For 2017, MinterEllison M&A experts predict momentum will steadily improve, driven by strategic growth objectives. They gave ten key predictions for the sector next year.

Bidder Side Predictions

1. Bidders driven to grow by acquisition will continue to do so in 2017 - irrespective of immediate market conditions

Volatility is the new normal. Strategic bidders recognise this and will look through it. Accordingly, in spite of market-moving events (such as those seen in 2016 like Brexit and the election of Donald Trump as US President), strategic imperatives will continue to have cut through.

Hitachi's bid for Bradken was cited as an example by Mr Boulougouris. Organic growth remains difficult to achieve. This is also a factor that will drive further M&A activity in 2017.

2. Bidders taking advantage of depressed share prices will be a key M&A driver

In 2017, we will see further opportunistically timed offers with volatility and uncertainty as enablers of M&A activity. Opportunism will continue to embolden bidders.

Mr Blackshaw noted that the CIMIC bid for UGL reflected this trend.

3. Private equity will continue to bid for ASX listed companies

The renaissance of Private Equity as a deal driver will continue next year. Many of the larger players have closed new funds and are "cashed up and ready to go". Debt financing remains cheap and PE will continue to gear into acquisitions.

Examples from 2016 included Patties Foods and SAI Global, with MinterEllison acting on both matters.

4. Complex landscape for outbound Chinese investment

As the effects of changes regulating foreign government approvals play out, the landscape for outbound Chinese investment will become more complicated.

Thankfully, the story isn’t only about Chinese acquisitions. The US, Europe, and Japan will all continue to be active inbound investors in the Australian market. The expected strengthening in the US economy is expected to have a significant impact on Australian M&A.

Target Perspective

5. Directors will be pragmatic when assessing takeovers

While in the relatively recent past we have seen Boards prepared to dig in to fight a bid, now we're seeing them more alive to the consequences of missing out. Directors are more realistic about the risks facing their business.

6. Target Boards won’t be afraid to say NO

Although target Boards will be pragmatic, they won't be afraid to reject an offer if they think it is substantially underestimating the company's value and not offering an adequate control premium.
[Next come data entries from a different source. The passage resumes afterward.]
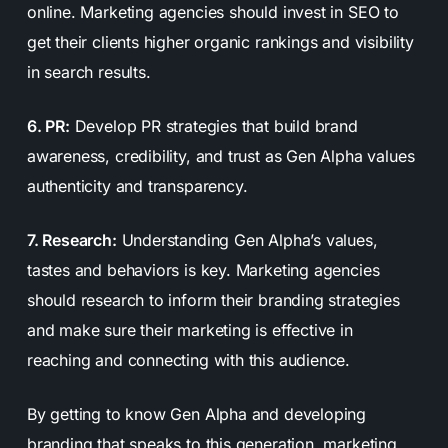
online. Marketing agencies should invest in SEO to
get their clients higher organic rankings and visibility
in search results.
6. PR:
Develop PR strategies that build brand
awareness, credibility, and trust as Gen Alpha values
authenticity and transparency.
7. Research:
Understanding Gen Alpha’s values,
tastes and behaviors is key. Marketing agencies
should research to inform their branding strategies
and make sure their marketing is effective in
reaching and connecting with this audience.
By getting to know Gen Alpha and developing
branding that speaks to this generation, marketing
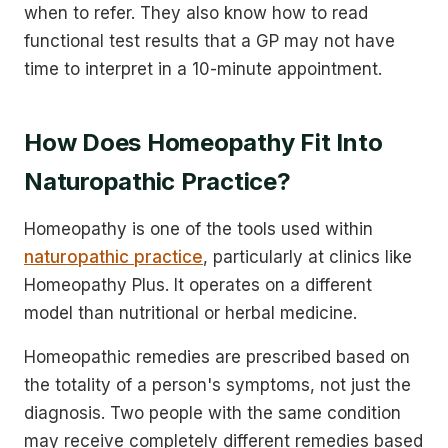
when to refer. They also know how to read
functional test results that a GP may not have
time to interpret in a 10-minute appointment.
How Does Homeopathy Fit Into
Naturopathic Practice?
Homeopathy is one of the tools used within
naturopathic practice
, particularly at clinics like
Homeopathy Plus. It operates on a different
model than nutritional or herbal medicine.
Homeopathic remedies are prescribed based on
the totality of a person's symptoms, not just the
diagnosis. Two people with the same condition
may receive completely different remedies based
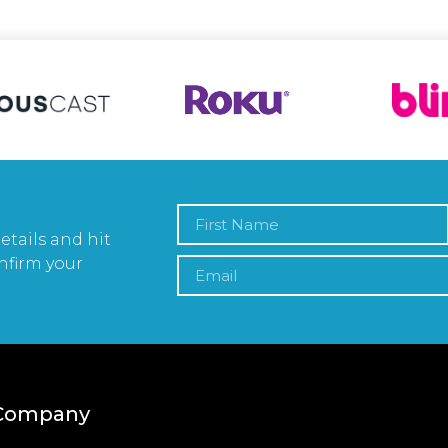
etails and hit
nfirm your
Company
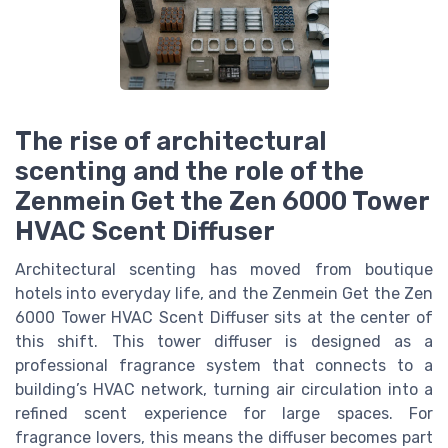
The rise of architectural
scenting and the role of the
Zenmein Get the Zen 6000 Tower
HVAC Scent Diffuser
Architectural scenting has moved from boutique
hotels into everyday life, and the Zenmein Get the Zen
6000 Tower HVAC Scent Diffuser sits at the center of
this shift. This tower diffuser is designed as a
professional fragrance system that connects to a
building’s HVAC network, turning air circulation into a
refined scent experience for large spaces. For
fragrance lovers, this means the diffuser becomes part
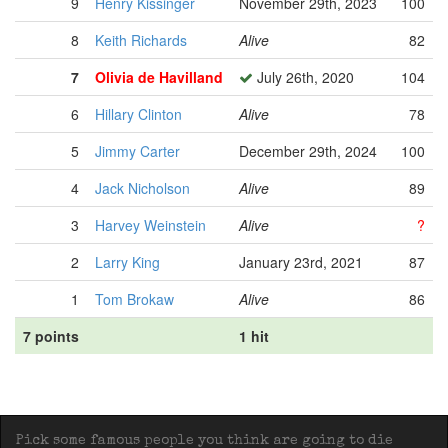
9
Henry Kissinger
November 29th, 2023
100
8
Keith Richards
Alive
82
7
Olivia de Havilland
July 26th, 2020
104
6
Hillary Clinton
Alive
78
5
Jimmy Carter
December 29th, 2024
100
4
Jack Nicholson
Alive
89
3
Harvey Weinstein
Alive
?
2
Larry King
January 23rd, 2021
87
1
Tom Brokaw
Alive
86
7 points
1 hit
Pick some famous people you think are going to die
Mr Boulougouris said ALS’s rejection of the Advent proposal illustrated this trend.

Shareholder Influence

7. More institutional shareholder activity

Institutional shareholders will continue to take activist steps to improve terms or reject bids.

We will continue to see increased activism and pressure from institutional shareholders across the board, including executive remuneration report strikes as a consequence of performance-based issues.

8. More companies will use capital raisings to fund strategic acquisitions

On the buy side, companies will continue to be prepared to ask shareholders to fund M&A through capital raisings, with Vocus and Mayne Pharma as key examples, said Mr Boulougouris.

Broader Market Perspective

9. Regulatory environment will be increasingly complex

FIRB approvals have become significantly more complex and difficult to navigate. Approvals now regularly include tax conditions. ACCC considerations are increasing affecting deals. For 2017, there will be a heightened focus on understanding the complexities and demands of a changing regulatory environment and its impact on M&A transactions.

Not only FIRB and the ACCC but also ASIC and the ATO will be front and centre. Locally, State regulators will play a bigger role.

10. Five key hot M&A sector predictions

MinterEllison predicts that there will be robust activity in at least five key areas in 2017:

• health and aged care
• food and agribusiness
• financial services (including loan portfolio sales and insurance mergers)
• mining and mining services
• Government asset recycling won't slow down while local and offshore pension funds continue to drive demand for the right assets.